§ **What you are asked to do**
Show each line of the entries below in which the word "recurso" appears.

§ **Information provided**
....................
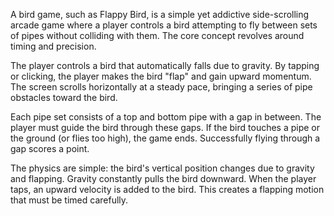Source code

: A bird game, such as Flappy Bird, is a simple yet addictive side-scrolling arcade game where a player controls a bird attempting to fly between sets of pipes without colliding with them. The core concept revolves around timing and precision.

The player controls a bird that automatically falls due to gravity. By tapping or clicking, the player makes the bird "flap" and gain upward momentum. The screen scrolls horizontally at a steady pace, bringing a series of pipe obstacles toward the bird.

Each pipe set consists of a top and bottom pipe with a gap in between. The player must guide the bird through these gaps. If the bird touches a pipe or the ground (or flies too high), the game ends. Successfully flying through a gap scores a point.

The physics are simple: the bird's vertical position changes due to gravity and flapping. Gravity constantly pulls the bird downward. When the player taps, an upward velocity is added to the bird. This creates a flapping motion that must be timed carefully.
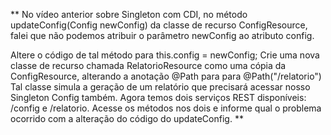 
** No vídeo anterior sobre Singleton com CDI, no método updateConfig(Config newConfig) da classe de recurso ConfigResource, falei que não podemos atribuir o parâmetro newConfig ao atributo config. 

Altere o código de tal método para this.config = newConfig; 
Crie uma nova classe de recurso chamada RelatorioResource  como uma cópia da ConfigResource, alterando a anotação @Path para para @Path("/relatorio")
Tal classe simula a geração de um relatório que precisará acessar nosso Singleton Config também. Agora temos dois serviços REST disponíveis: /config e /relatorio. Acesse os métodos nos dois e informe qual o problema ocorrido com a alteração do código do updateConfig. **
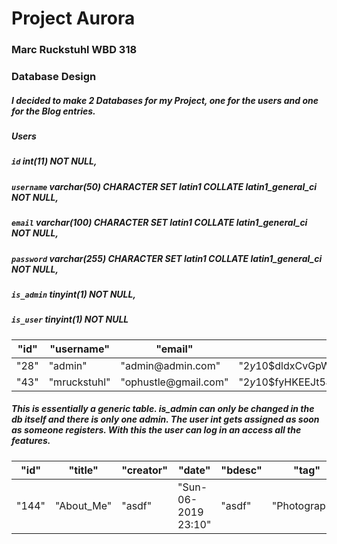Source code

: # **Project Aurora**

### Marc Ruckstuhl WBD 318

### Database Design

##### I decided to make 2 Databases for my Project, one for the users and one for the Blog entries.

##### Users

##### `id` int(11) NOT NULL,

##### `username` varchar(50) CHARACTER SET latin1 COLLATE latin1_general_ci NOT NULL,

##### `email` varchar(100) CHARACTER SET latin1 COLLATE latin1_general_ci NOT NULL,

##### `password` varchar(255) CHARACTER SET latin1 COLLATE latin1_general_ci NOT NULL,

##### `is_admin` tinyint(1) NOT NULL,

##### `is_user` tinyint(1) NOT NULL

| "id" | "username"   | "email"               | "password"                                                       | "is_admin" | "is_user" |
| ---- | ------------ | --------------------- | ---------------------------------------------------------------- | ---------- | --------- |
| "28" | "admin"      | "admin@admin\.com"    | "$2y$10\$dldxCvGpW3iaCL6oaPwuPeWOD06Ps40UhYI8pG7RpJxfza4wEilNO"  | "1"        | "0"       |
| "43" | "mruckstuhl" | "ophustle@gmail\.com" | "$2y$10\$fyHKEEJt5J/f9ctXHAnBqu9/zxxRqydTuKO\.0rtaldG6IcQ81b2Qe" | "0"        | "1"       |

##### This is essentially a generic table. is_admin can only be changed in the db itself and there is only one admin. The user int gets assigned as soon as someone registers. With this the user can log in an access all the features.

| "id"  | "title"    | "creator" | "date"                | "bdesc" | "tag"         | "imglink"                                                                                         |
| ----- | ---------- | --------- | --------------------- | ------- | ------------- | ------------------------------------------------------------------------------------------------- |
| "144" | "About_Me" | "asdf"    | "Sun\-06\-2019 23:10" | "asdf"  | "Photography" | "https://horizon\-media\.s3\-eu\-west\-1\.amazonaws\.com/s3fs\-public/field/image/ecosystem\.jpg" |
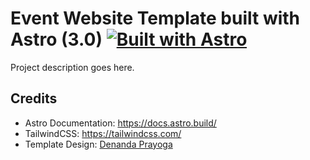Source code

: # Event Website Template built with Astro (3.0) [![Built with Astro](https://astro.badg.es/v2/built-with-astro/tiny.svg)](https://astro.build)


Project description goes here.

## Credits

- Astro Documentation: https://docs.astro.build/
- TailwindCSS: https://tailwindcss.com/
- Template Design: [Denanda Prayoga](https://dribbble.com/shots/21507198-EventsGo-landing-page)
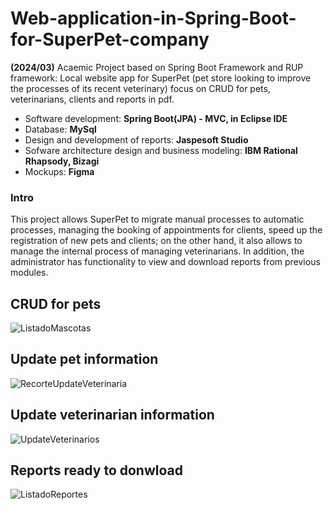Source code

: # Web-application-in-Spring-Boot-for-SuperPet-company

**(2024/03)** Acaemic Project based on Spring Boot Framework and RUP framework: Local website app for SuperPet (pet store looking to improve the processes of its recent veterinary) focus on CRUD for pets, veterinarians, clients and reports in pdf.

- Software development: **Spring Boot(JPA) - MVC, in Eclipse IDE**
- Database: **MySql**
- Design and development of reports: **Jaspesoft Studio**
- Sofware architecture design and business modeling: **IBM Rational Rhapsody, Bizagi**
- Mockups: **Figma**

### Intro
This project allows SuperPet to migrate manual processes to automatic processes, managing the booking of appointments for clients, speed up the registration of new pets and clients; on the other hand, it also allows to manage the internal process of managing veterinarians. In addition, the administrator has functionality to view and download reports from previous modules.

## CRUD for pets
![ListadoMascotas](https://github.com/AmpueroDiego/Web-Application-in-Spring-Boot-for-SuperPet-Company/assets/163020350/fd809fda-a6cf-410f-9302-46d8c28b5686)

## Update pet information
![RecorteUpdateVeterinaria](https://github.com/AmpueroDiego/Web-Application-in-Spring-Boot-for-SuperPet-Company/assets/163020350/708ffa86-8b31-48bd-9d1b-74c37c92cfe5)

## Update veterinarian information
![UpdateVeterinarios](https://github.com/AmpueroDiego/Web-Application-in-Spring-Boot-for-SuperPet-Company/assets/163020350/f76c702c-c958-43c5-95d5-6d8b6af8f64c)

## Reports ready to donwload
![ListadoReportes](https://github.com/AmpueroDiego/Web-Application-in-Spring-Boot-for-SuperPet-Company/assets/163020350/55dbf156-57d2-46e9-9d4b-f998400c9f4f)




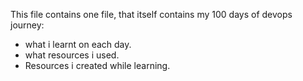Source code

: This file contains one file, that itself contains my 100 days of devops journey:
- what i learnt on each day.
- what resources i used.
- Resources i created while learning.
....................
§ **Result**
** No vídeo anterior sobre Singleton com CDI, no método updateConfig(Config newConfig) da classe de recurso ConfigResource, falei que não podemos atribuir o parâmetro newConfig ao atributo config. 
Crie uma nova classe de recurso chamada RelatorioResource  como uma cópia da ConfigResource, alterando a anotação @Path para para @Path("/relatorio")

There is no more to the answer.